- [CHECK YOUR UNDERSTANDING]:
(1) In the post titled "What LLMs Can't Guess," whose article does the writer say they came across?
(2) From the post titled "What LLMs Can't Guess," print everything from "In my daily" down to "by Bob Wyman.".

- [EXCERPT PROVIDED]:
>>>

What LLMs Can't Guess
Posted on 22 March 2026 by Mirko Janssen — 6 min

In my daily work I use coding agents and other AI tools to help me. This is nothing special anymore, many developers have made the switch. But when I hear colleagues or friends talk about the results they get from their AI tools, I sometimes notice a difference. For me, I generally get reliable and good results from these tools, which does not seem to be the case for everyone. On the surface, what I notice is the quality of the prompts and the specifications. That is not really news either, there are dozens of articles explaining how important specifications are and how to get better at writing them. But that is not what I want to focus on here. Instead I want to talk about something I came across in an article by Bob Wyman.

<<<

- [DATASET CONTENT]:

>>>

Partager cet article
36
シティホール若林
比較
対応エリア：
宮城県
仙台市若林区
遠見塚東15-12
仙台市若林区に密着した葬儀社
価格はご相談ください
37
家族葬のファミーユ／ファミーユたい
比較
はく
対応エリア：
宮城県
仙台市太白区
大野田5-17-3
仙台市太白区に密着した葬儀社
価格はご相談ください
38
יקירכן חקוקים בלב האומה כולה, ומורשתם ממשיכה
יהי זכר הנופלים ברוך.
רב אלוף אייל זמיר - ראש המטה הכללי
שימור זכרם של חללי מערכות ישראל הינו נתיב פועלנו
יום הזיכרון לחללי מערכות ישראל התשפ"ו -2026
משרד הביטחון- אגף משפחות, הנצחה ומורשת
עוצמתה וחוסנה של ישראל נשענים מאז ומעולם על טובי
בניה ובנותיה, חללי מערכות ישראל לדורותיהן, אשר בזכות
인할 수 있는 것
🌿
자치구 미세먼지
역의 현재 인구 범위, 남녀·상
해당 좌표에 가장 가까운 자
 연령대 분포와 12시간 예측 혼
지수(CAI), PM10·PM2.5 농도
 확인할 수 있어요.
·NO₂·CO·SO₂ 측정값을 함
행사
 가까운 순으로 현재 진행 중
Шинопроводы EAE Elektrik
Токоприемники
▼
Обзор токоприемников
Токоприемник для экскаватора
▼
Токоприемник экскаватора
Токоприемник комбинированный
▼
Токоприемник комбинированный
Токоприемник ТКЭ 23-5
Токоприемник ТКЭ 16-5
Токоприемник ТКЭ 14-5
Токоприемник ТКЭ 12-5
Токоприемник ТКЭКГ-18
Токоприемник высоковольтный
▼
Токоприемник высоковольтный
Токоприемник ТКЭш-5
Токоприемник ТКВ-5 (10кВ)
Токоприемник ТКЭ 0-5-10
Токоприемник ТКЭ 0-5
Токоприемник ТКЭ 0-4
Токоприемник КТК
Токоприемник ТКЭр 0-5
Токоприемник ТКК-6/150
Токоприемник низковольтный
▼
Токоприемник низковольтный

<<<
>>>

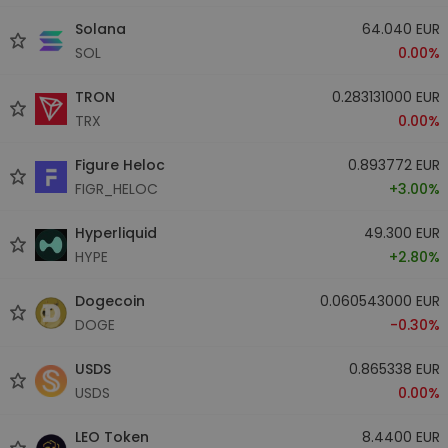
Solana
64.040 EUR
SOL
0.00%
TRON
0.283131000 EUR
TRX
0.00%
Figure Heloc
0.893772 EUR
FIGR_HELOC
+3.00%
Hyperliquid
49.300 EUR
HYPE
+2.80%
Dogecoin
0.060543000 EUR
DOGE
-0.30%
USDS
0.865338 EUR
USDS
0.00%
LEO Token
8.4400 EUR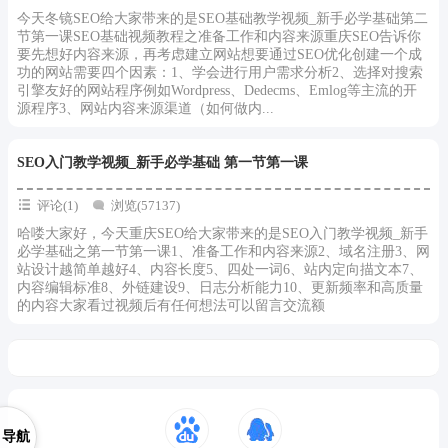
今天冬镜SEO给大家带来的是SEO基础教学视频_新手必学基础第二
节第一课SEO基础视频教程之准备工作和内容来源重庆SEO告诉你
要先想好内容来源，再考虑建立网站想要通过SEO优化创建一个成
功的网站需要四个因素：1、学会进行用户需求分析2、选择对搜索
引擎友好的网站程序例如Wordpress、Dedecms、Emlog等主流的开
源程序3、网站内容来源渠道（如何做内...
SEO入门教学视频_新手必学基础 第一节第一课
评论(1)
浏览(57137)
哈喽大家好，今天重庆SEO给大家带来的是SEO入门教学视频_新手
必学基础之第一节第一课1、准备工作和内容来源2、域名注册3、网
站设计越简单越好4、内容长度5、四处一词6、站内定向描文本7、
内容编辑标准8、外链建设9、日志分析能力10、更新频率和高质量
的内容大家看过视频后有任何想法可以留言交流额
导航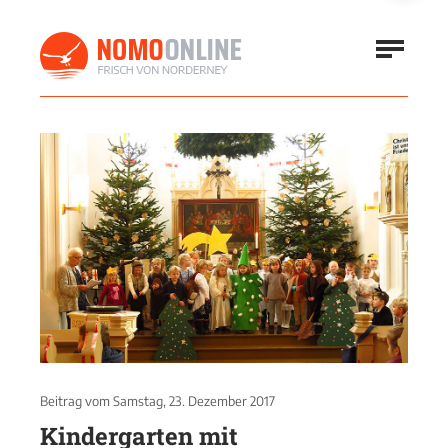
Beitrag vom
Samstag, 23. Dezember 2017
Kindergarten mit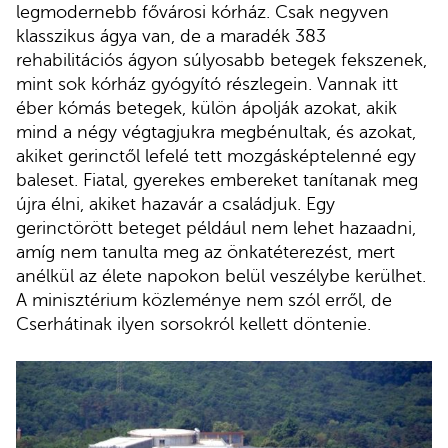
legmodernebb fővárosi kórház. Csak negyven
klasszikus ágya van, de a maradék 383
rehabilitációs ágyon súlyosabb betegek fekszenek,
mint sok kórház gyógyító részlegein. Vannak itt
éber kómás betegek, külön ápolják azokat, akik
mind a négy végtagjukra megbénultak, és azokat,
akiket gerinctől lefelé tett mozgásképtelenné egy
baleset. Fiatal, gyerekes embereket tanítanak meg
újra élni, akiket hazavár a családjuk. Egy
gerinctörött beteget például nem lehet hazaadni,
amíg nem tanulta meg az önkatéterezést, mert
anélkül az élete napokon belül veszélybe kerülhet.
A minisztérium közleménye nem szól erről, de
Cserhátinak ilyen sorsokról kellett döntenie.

<<<
>>>

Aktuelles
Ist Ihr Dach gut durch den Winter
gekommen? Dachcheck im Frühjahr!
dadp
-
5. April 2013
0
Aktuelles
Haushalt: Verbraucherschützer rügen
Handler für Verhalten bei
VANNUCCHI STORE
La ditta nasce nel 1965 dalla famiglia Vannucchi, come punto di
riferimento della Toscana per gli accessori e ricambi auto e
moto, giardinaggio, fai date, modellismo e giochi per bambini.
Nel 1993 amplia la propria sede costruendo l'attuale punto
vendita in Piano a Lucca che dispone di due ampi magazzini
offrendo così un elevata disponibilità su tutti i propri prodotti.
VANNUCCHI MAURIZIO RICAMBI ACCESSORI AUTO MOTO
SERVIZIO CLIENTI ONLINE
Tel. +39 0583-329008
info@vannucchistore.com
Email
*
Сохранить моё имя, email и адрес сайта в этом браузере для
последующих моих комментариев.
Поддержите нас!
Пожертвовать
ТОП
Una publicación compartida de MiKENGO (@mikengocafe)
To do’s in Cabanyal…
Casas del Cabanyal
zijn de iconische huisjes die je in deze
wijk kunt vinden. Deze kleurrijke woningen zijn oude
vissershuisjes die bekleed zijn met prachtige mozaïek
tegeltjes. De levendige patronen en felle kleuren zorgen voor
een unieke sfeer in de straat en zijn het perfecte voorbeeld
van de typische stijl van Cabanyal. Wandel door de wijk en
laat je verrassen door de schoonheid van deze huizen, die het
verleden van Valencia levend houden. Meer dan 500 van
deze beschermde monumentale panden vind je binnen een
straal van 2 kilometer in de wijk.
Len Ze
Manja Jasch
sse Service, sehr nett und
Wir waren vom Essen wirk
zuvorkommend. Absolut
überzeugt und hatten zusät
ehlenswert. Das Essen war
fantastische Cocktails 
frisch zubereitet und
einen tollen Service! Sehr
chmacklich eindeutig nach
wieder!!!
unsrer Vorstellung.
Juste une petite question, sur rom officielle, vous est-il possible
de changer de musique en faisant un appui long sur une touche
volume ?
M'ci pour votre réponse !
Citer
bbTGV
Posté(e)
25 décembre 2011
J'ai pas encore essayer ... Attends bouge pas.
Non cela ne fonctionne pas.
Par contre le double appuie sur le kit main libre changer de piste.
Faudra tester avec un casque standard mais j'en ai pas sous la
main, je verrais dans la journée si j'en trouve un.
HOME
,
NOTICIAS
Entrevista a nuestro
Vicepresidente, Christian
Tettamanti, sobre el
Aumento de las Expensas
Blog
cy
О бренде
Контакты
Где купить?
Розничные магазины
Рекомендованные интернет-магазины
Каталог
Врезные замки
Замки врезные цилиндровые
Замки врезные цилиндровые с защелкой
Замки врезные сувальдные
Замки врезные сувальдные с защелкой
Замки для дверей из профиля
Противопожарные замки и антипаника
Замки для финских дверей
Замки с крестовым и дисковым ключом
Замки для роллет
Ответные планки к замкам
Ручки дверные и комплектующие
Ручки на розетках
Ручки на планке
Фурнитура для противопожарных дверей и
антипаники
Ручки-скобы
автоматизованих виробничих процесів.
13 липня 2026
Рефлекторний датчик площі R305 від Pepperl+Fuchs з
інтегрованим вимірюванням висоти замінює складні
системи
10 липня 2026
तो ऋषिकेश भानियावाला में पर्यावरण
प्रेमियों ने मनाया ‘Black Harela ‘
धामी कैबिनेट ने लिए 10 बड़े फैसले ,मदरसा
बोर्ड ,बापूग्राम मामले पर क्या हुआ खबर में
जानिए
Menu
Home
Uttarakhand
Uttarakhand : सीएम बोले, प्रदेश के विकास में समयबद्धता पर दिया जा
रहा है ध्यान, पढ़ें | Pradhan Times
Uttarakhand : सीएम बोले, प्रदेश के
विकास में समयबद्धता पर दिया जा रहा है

<<<

- [COMPLETED EXERCISE]:
(1) Bob Wyman's.

(2)
In my daily work I use coding agents and other AI tools to help me. This is nothing special anymore, many developers have made the switch. But when I hear colleagues or friends talk about the results they get from their AI tools, I sometimes notice a difference. For me, I generally get reliable and good results from these tools, which does not seem to be the case for everyone. On the surface, what I notice is the quality of the prompts and the specifications. That is not really news either, there are dozens of articles explaining how important specifications are and how to get better at writing them. But that is not what I want to focus on here. Instead I want to talk about something I came across in an article by Bob Wyman.